National Urban Training Center
The National Urban Training Center, known as Baladia City or MALI (its Hebrew acronym), is a military training located at the Tze’elim training base in southern Israel. It is used by the Israel Defence Forces to plan assaults on Gaza, the West Bank, Lebanon and Syria. The facility, which was built by the Army Corps of Engineers and funded largely from US military aid, is a 7.4-square-mile model city consisting of 1,100 basic modules that can be reconfigured by mission planners to represent specific towns. [1] The Marine Corps Times website reported in June 2007 that:
NUTC features 472 structures, 1,200 doorways, 2,500 windows, multiple elevator shafts, and four miles of paved streets and semi-paved roads. For added realism, charred automobiles and burned tires litter the roadways. In the near future, planners will add donkeys, sheep, dogs and other live animals that often provide early warning of approaching Israeli troops.[2]

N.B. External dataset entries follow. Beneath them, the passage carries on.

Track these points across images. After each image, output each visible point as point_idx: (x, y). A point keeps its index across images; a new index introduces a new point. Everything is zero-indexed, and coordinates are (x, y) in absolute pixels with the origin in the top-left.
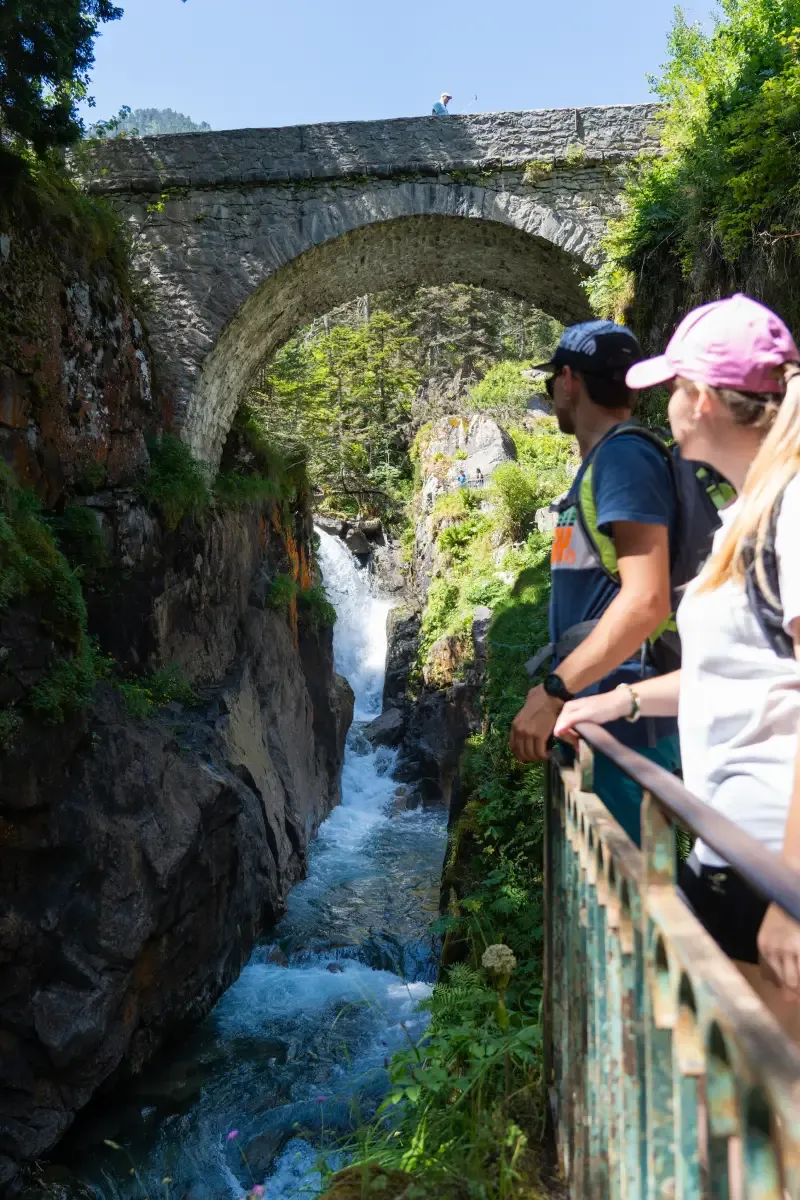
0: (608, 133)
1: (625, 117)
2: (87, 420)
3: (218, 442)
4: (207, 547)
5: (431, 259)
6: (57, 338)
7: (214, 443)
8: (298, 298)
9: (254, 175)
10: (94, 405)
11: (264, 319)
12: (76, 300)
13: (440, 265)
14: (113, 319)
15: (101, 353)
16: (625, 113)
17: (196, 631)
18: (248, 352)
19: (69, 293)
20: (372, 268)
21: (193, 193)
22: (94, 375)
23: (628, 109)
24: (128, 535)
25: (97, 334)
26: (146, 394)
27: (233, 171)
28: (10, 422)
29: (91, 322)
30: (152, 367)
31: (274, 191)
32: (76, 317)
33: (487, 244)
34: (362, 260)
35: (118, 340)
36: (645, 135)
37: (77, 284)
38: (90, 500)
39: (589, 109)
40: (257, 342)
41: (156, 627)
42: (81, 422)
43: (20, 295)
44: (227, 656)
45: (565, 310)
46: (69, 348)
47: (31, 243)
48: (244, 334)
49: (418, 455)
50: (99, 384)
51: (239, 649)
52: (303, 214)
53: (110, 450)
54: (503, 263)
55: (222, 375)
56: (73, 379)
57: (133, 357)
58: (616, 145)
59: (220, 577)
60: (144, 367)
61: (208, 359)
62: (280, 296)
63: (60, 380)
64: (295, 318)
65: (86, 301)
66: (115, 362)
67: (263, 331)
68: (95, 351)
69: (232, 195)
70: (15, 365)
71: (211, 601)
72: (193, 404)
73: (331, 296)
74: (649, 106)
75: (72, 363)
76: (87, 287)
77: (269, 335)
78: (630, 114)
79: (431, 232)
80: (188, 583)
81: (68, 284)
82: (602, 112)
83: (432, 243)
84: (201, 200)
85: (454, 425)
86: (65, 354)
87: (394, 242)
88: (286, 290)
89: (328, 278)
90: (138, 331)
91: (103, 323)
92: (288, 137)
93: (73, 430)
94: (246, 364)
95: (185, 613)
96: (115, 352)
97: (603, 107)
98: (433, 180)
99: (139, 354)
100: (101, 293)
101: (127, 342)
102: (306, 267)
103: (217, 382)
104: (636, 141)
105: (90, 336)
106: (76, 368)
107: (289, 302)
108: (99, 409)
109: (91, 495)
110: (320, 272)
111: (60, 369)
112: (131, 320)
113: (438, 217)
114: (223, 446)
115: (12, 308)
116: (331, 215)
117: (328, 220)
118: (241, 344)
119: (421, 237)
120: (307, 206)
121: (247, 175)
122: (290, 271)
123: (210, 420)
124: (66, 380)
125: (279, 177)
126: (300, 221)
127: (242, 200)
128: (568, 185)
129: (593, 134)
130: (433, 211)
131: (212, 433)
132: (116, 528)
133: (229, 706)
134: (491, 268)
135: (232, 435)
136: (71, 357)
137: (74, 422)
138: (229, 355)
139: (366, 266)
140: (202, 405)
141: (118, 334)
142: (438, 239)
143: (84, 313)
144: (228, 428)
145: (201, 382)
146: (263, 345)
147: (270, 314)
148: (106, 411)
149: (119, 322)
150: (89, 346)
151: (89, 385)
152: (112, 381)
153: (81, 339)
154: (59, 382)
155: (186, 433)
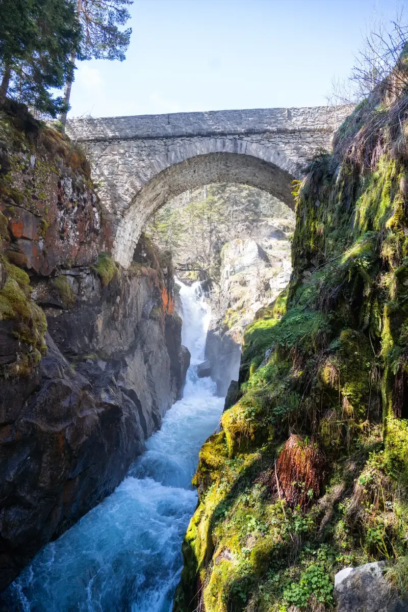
0: (301, 118)
1: (309, 112)
2: (68, 236)
3: (132, 248)
4: (123, 293)
5: (224, 171)
6: (56, 201)
7: (130, 248)
8: (167, 188)
9: (148, 135)
10: (72, 231)
11: (152, 196)
12: (66, 185)
13: (228, 175)
14: (83, 194)
15: (76, 208)
16: (308, 110)
17: (116, 329)
18: (145, 210)
19: (62, 182)
20: (199, 175)
21: (122, 142)
22: (73, 218)
23: (310, 108)
24: (86, 287)
25: (75, 200)
26: (97, 226)
27: (139, 133)
28: (31, 238)
29: (72, 195)
30: (100, 215)
31: (156, 141)
32: (65, 193)
33: (248, 166)
34: (195, 171)
35: (85, 203)
36: (317, 119)
37: (66, 179)
38: (68, 272)
39: (293, 108)
40: (149, 206)
41: (97, 327)
42: (65, 238)
43: (38, 182)
44: (130, 340)
45: (282, 194)
46: (60, 205)
47: (45, 159)
48: (142, 202)
49: (224, 255)
50: (75, 222)
51: (136, 337)
52: (168, 151)
53: (79, 250)
54: (255, 174)
55: (133, 219)
56: (62, 219)
57: (91, 210)
58: (304, 123)
59: (128, 306)
60: (97, 215)
61: (126, 212)
62: (159, 186)
63: (56, 219)
64: (166, 196)
65: (70, 186)
66: (83, 213)
67: (151, 201)
68: (73, 207)
69: (139, 142)
70: (34, 212)
71: (123, 316)
72: (119, 231)
73: (181, 187)
74: (319, 107)
75: (62, 212)
76: (71, 180)
77: (155, 203)
78: (311, 110)
79: (224, 160)
80: (113, 308)
81: (62, 178)
82: (299, 109)
83: (224, 165)
84: (126, 145)
85: (239, 243)
86: (59, 208)
87: (208, 164)
88: (161, 184)
89: (179, 179)
90: (95, 200)
91: (78, 195)
92: (163, 119)
93: (61, 241)
94: (144, 215)
95: (111, 322)
96: (83, 208)
97: (299, 107)
98: (225, 137)
99: (95, 209)
100: (78, 183)
101: (89, 204)
102: (170, 174)
103: (131, 222)
104: (313, 122)
105: (71, 201)
106: (64, 214)
107: (163, 189)
108: (74, 232)
109: (68, 270)
110: (176, 176)
111: (57, 215)
112: (91, 194)
113: (226, 153)
114: (135, 249)
115: (34, 187)
116: (180, 152)
117: (179, 154)
118: (142, 207)
119: (219, 162)
120: (170, 148)
121: (145, 134)
122: (163, 176)
123: (128, 238)
124: (59, 219)
125: (159, 135)
126: (167, 154)
127: (143, 145)
128: (283, 141)
129: (295, 119)
130: (224, 151)
131: (129, 244)
132: (80, 284)
133: (128, 363)
134: (250, 176)
135: (139, 245)
136: (62, 210)
137: (62, 238)
138: (136, 211)
139: (196, 174)
140: (124, 232)
141: (85, 201)
142: (227, 163)
143: (69, 191)
144: (137, 242)
145: (123, 222)
146: (152, 207)
147: (154, 194)
148: (78, 233)
149: (85, 195)
150: (70, 205)
151: (70, 222)
152: (81, 221)
153: (67, 202)
154: (56, 221)
155: (116, 243)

Steven Blum of the US National Guard visited the Center in 2008 and said: 'I’d like to see Soldiers go through a facility like this somewhere before they deploy to counterinsurgency missions abroad. You get the advantage of the identical climate, the same geography, topography. ... It’s a first-rate place. It couldn’t be more realistic unless you let people actually live there.' [3]
Notes
- ↑ Barbara Opall-Rome, 'Marines to train at new Israeli combat center', marinecorpstimes, 25 June 2007.
- ↑ Barbara Opall-Rome, 'Marines to train at new Israeli combat center', marinecorpstimes, 25 June 2007.
- ↑ Jim Greenhill, 'Israeli training facility model for National Guard', The On Guard, Volume 37 Issue 2, February 2008; p.10.